Resolution of the identity

A one-parameter family $ \{ E _ \lambda \} $, $ - \infty < \lambda < \infty $, of orthogonal projection operators acting on a Hilbert space $ {\mathcal H} $, such that

1) $ E _ \lambda \leq E _ \mu $ if $ \lambda < \mu $;

2) $ E _ \lambda $ is strongly left continuous, i.e. $ E _ {\lambda - 0 } = E _ \lambda $ for every $ \lambda \in ( - \infty , \infty ) $;

3) $ E _ \lambda \rightarrow 0 $ as $ \lambda \rightarrow - \infty $ and $ E _ \lambda \rightarrow E $ as $ \lambda \rightarrow \infty $; here 0 and $ E $ are the zero and the identity operator on the space $ {\mathcal H} $.

Condition 2) can be replaced by the condition of strong right continuity at every point $ \lambda \in ( - \infty , \infty ) $.

Every self-adjoint operator $ A $ acting on $ {\mathcal H} $ generates in a unique way a resolution of the identity. Here, in addition to 1)–3), the following conditions also hold:

4) if $ B $ is a bounded operator such that $ B A = A B $, then $ B E _ \lambda = E _ \lambda B $ for any $ \lambda $;

5) if $ A $ is a bounded operator and $ m $, $ M $ are its greatest lower and least upper bounds, respectively, then

$$ E _ \lambda = 0 \textrm{ for } - \infty < \lambda < m \ \ \textrm{ and } \ E _ \lambda = E \textrm{ for } M < \lambda < \infty . $$

The resolution of the identity given by the operator $ A $ completely determines the spectral properties of that operator, namely:

a) a point $ \lambda $ is a regular point of $ A $ if and only if it is a point of constancy, that is, if there is a $ \delta > 0 $ such that $ E _ \mu = E _ \lambda $ for $ \mu \in ( \lambda - \delta , \lambda + \delta ) $;

b) a point $ \lambda _ {0} $ is an eigenvalue of $ A $ if and only if at this point $ E _ \lambda $ has a jump, that is, $ E _ {\lambda _ {0} + 0 } - E _ {\lambda _ {0} } > 0 $;

g) if $ E ( \Delta ) = E _ \mu - E _ \lambda $, then $ L _ {E ( \Delta ) } = E ( \Delta ) {\mathcal H} $ is an invariant subspace of $ A $.

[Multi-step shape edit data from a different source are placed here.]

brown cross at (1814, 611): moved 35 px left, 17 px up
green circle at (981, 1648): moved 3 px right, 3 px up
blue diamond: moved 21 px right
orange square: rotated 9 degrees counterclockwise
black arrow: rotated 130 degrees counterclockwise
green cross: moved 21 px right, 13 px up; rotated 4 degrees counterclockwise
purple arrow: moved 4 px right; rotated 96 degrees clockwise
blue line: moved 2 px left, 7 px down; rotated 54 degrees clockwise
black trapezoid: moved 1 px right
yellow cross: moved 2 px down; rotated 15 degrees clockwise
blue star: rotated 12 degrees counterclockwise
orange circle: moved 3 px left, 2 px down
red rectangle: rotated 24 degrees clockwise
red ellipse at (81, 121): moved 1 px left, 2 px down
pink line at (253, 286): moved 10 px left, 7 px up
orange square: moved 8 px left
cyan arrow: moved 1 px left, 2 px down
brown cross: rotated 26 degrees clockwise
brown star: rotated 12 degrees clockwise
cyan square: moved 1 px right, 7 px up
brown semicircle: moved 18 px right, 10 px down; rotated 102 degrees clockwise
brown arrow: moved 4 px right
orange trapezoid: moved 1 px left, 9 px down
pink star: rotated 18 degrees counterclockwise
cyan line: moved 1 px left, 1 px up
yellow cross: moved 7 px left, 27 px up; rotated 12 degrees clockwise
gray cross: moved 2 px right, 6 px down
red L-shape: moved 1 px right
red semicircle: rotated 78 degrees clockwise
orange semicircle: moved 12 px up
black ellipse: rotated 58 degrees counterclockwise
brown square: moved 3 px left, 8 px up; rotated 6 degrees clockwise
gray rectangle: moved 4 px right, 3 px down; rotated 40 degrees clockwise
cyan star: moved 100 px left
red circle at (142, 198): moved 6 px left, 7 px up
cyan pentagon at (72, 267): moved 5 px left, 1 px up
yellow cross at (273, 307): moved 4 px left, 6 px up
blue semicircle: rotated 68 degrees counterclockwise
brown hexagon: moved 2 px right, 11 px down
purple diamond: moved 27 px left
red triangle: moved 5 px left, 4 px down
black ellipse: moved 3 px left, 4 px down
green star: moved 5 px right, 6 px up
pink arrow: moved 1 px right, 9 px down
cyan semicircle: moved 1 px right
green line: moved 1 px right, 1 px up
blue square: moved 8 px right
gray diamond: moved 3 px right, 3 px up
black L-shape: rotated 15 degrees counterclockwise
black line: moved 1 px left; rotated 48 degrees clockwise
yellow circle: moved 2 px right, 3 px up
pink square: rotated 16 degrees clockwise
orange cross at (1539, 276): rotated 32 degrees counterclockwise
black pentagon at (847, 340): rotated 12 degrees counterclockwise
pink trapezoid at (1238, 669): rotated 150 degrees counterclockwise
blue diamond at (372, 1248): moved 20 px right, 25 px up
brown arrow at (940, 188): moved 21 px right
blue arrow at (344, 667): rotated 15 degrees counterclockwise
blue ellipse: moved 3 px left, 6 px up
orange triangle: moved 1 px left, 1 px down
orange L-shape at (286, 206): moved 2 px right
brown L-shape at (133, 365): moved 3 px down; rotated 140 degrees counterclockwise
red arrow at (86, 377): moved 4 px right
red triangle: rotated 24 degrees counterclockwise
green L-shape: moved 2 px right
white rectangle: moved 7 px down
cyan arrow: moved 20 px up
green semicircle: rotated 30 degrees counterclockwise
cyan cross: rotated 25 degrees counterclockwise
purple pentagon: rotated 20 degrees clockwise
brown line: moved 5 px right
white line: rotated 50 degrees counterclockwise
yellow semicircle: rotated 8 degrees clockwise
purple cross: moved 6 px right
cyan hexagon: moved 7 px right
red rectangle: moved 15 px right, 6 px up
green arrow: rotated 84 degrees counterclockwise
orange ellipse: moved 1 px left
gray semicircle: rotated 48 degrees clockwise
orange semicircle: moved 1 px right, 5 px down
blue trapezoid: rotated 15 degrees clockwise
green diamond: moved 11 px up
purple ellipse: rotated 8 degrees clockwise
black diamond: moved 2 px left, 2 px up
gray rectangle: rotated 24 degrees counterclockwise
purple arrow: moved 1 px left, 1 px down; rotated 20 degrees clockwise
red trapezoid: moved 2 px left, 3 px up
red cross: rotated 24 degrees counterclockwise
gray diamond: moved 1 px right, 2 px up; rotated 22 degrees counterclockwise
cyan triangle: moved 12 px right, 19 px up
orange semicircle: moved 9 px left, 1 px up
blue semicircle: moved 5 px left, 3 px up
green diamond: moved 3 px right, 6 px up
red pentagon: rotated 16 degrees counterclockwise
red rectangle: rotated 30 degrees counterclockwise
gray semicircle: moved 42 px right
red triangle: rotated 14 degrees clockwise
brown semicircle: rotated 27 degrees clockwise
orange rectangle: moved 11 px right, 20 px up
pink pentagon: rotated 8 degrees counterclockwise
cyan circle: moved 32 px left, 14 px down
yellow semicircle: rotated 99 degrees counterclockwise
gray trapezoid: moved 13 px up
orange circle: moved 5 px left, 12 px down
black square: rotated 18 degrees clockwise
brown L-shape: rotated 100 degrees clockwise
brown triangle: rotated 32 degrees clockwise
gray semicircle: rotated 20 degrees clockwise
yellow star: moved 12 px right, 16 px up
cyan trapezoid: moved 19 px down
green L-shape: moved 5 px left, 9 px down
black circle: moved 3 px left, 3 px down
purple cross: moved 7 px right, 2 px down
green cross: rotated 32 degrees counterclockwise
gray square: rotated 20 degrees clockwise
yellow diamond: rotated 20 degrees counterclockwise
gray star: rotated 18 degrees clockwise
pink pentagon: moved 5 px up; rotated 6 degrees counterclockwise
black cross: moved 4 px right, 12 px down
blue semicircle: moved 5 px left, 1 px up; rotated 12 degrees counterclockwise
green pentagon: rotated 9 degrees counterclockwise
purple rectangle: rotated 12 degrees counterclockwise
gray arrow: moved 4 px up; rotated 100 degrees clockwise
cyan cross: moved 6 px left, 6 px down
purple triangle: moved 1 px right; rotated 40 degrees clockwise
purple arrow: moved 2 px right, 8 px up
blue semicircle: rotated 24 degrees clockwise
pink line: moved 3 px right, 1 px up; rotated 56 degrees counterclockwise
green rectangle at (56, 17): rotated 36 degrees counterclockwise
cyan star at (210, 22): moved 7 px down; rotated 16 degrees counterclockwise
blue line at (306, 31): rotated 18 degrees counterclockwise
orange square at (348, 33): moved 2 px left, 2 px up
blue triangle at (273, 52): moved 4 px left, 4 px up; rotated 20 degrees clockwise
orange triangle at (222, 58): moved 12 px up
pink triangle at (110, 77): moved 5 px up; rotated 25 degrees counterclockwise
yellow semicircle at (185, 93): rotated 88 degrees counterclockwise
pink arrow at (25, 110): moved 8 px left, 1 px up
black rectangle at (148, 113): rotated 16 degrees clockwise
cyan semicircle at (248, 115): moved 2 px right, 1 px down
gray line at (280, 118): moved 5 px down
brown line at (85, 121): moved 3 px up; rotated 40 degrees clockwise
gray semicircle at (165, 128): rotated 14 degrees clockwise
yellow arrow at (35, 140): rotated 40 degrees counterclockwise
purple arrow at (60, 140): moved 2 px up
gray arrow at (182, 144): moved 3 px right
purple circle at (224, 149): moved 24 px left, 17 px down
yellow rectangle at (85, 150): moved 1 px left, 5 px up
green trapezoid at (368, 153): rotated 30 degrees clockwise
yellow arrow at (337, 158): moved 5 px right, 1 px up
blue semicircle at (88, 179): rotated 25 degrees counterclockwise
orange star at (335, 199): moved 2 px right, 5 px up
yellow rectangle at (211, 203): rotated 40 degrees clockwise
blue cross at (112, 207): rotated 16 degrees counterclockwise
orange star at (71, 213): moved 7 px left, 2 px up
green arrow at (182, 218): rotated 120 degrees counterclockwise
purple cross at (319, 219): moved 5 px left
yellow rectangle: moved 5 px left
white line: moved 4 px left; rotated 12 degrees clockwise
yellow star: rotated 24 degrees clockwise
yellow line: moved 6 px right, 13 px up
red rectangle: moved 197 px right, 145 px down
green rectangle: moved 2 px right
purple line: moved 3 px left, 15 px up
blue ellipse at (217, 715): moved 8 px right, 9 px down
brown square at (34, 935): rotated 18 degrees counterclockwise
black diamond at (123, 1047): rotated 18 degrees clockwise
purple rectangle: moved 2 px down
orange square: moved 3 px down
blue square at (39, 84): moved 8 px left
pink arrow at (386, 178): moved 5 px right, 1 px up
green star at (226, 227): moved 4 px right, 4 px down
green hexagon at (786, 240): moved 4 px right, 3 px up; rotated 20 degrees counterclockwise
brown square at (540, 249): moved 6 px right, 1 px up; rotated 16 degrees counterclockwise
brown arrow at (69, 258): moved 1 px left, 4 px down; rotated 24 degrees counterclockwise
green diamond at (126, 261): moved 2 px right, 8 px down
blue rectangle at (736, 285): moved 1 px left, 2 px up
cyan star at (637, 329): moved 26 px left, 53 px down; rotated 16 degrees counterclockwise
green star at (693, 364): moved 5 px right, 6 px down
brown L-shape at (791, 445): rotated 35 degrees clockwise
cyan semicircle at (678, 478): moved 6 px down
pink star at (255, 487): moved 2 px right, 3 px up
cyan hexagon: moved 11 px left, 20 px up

Hence the resolution of the identity determined by the operator $ A $ is also called the spectral function of this operator (cf. Spectral resolution).

Conversely, every resolution of the identity $ \{ E _ \lambda \} $ uniquely determines a self-adjoint operator $ A $ for which this resolution is the spectral function. The domain of definition $ D ( A) $ of $ A $ consists exactly of those $ x \in {\mathcal H} $ for which

$$ \int\limits _ {- \infty } ^ \infty \lambda ^ {2} d \langle E _ \lambda x , x \rangle < \infty , $$

and there is a representation of $ A $ as an operator Stieltjes integral:

$$ A = \int\limits _ {- \infty } ^ \infty \lambda d E _ \lambda . $$

References

Comments

To the property $ \gamma $) mentioned above one may add that the spectrum of the restriction of $ A $ to $ L _ {E( \Delta ) } $ is contained in the set $ \Delta $.